Identifying Visual Conversations

Damaged school bus sits among wreckage in Post-Hurricane Katrina Mississippi


Megan Eatman

In my RHE 309K, Rhetoric of Tragedy, I often ask students to analyze or otherwise engage with images. It seems appropriate to the content, since images often play a large part in how violent or disastrous events are defined, and it creates less reading, which my students seem to like. With my Using Images for Invention lesson plan, I hoped that an engagement with images related to their tragedies would expose some of the students’ own assumptions and feelings in relation to the event, as well as make them aware of affected parties that they might not have otherwise considered. However, I now think that the assignment was both too rushed and too structured. With some modifications, I think it could be more effective.

In the interest of allowing students to explore the various points of view, I would in the future give students more time and allow them to compile a collection of images on their blogs. I would also give the assignment more weight, given the increased time investment. The lesson as I had originally conceived of it was in-class activity, but students seemed rushed and probably used whatever image they found first, regardless of their level of interest or engagement. Giving students time to collect images (probably some time in class, but mostly out of class) might help them engage more with what they find, thereby making the exercise more helpful overall. I have also considered following this activity with mind-mapping; students have enjoyed mind-mapping in class before and seem to find it particularly useful for invention, and the images may help improve the quality of their maps.
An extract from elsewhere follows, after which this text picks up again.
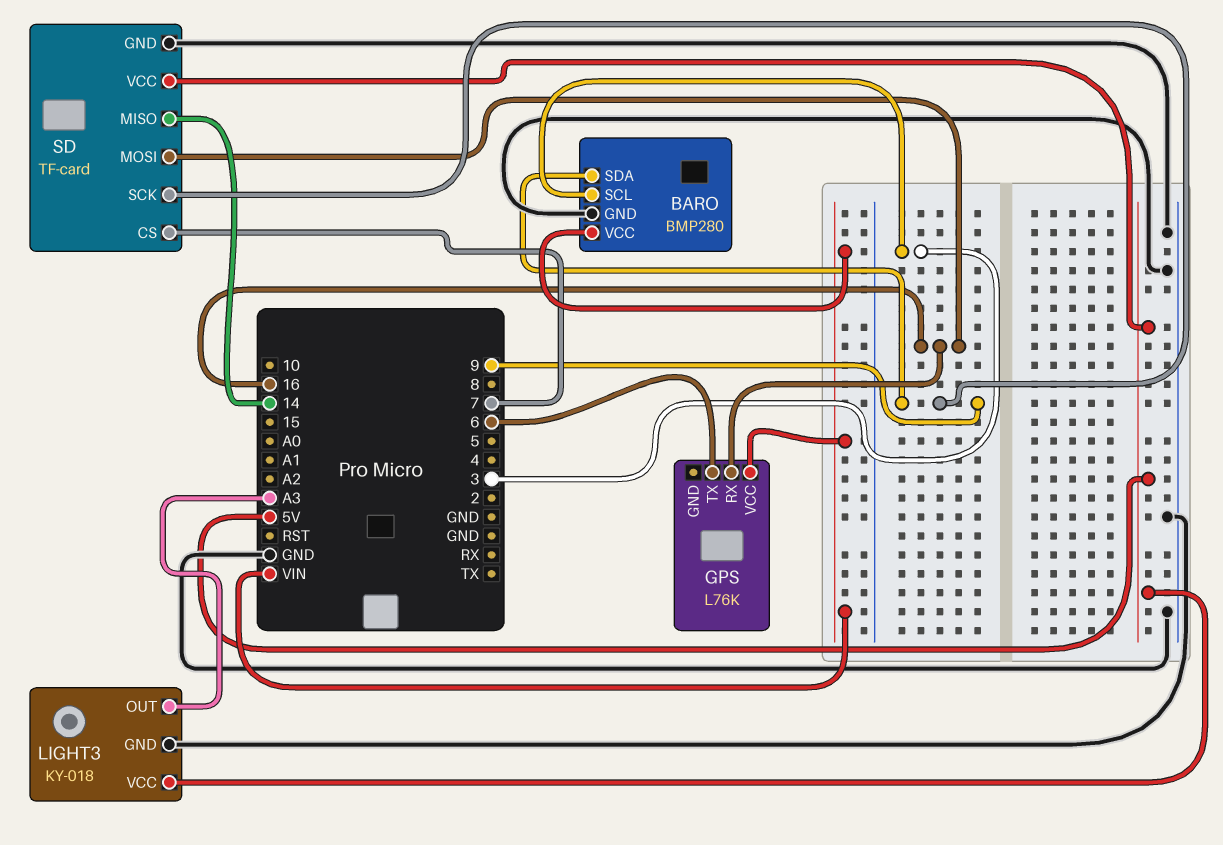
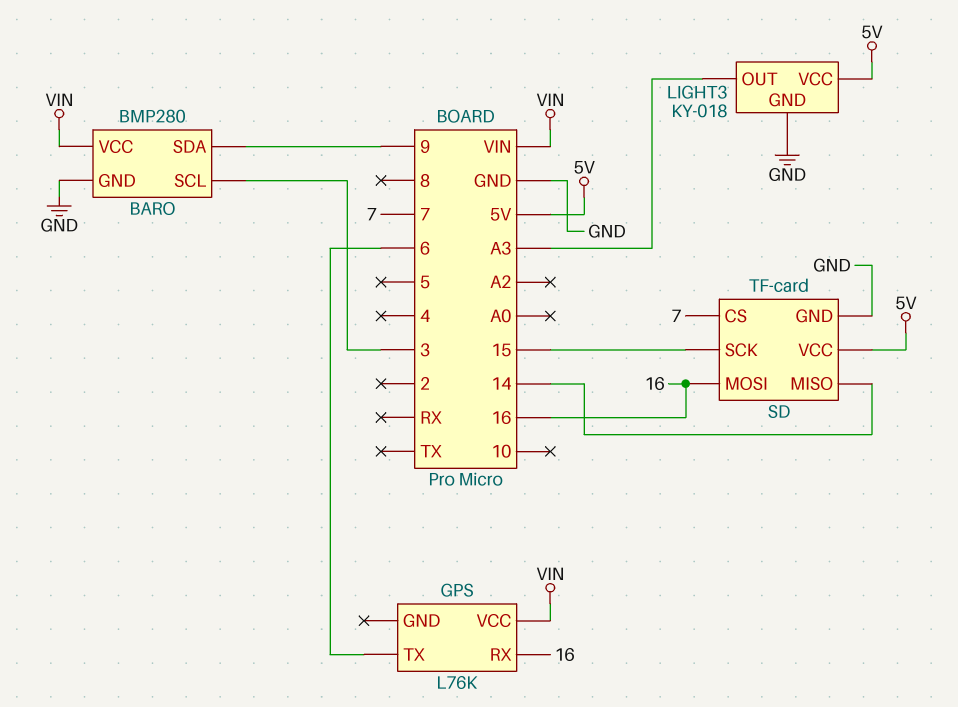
SD pin SCK: 9 -> 15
I think this exercise could also provide some preparation for the image production students complete as a part of their final major assignment. Right now, the image production assignment is fairly open, but I provide students with in-class instruction on Animoto so that everyone has at least one means of producing a visual argument with which they feel comfortable. Compiling a collection of image could segue into this more significant assignment fairly easily, particularly since the guiding questions ask students to identify what is missing from the representations they find. Identifying what the images lack (individually and as a group) could better prepare students to intervene in a broader visual conversation.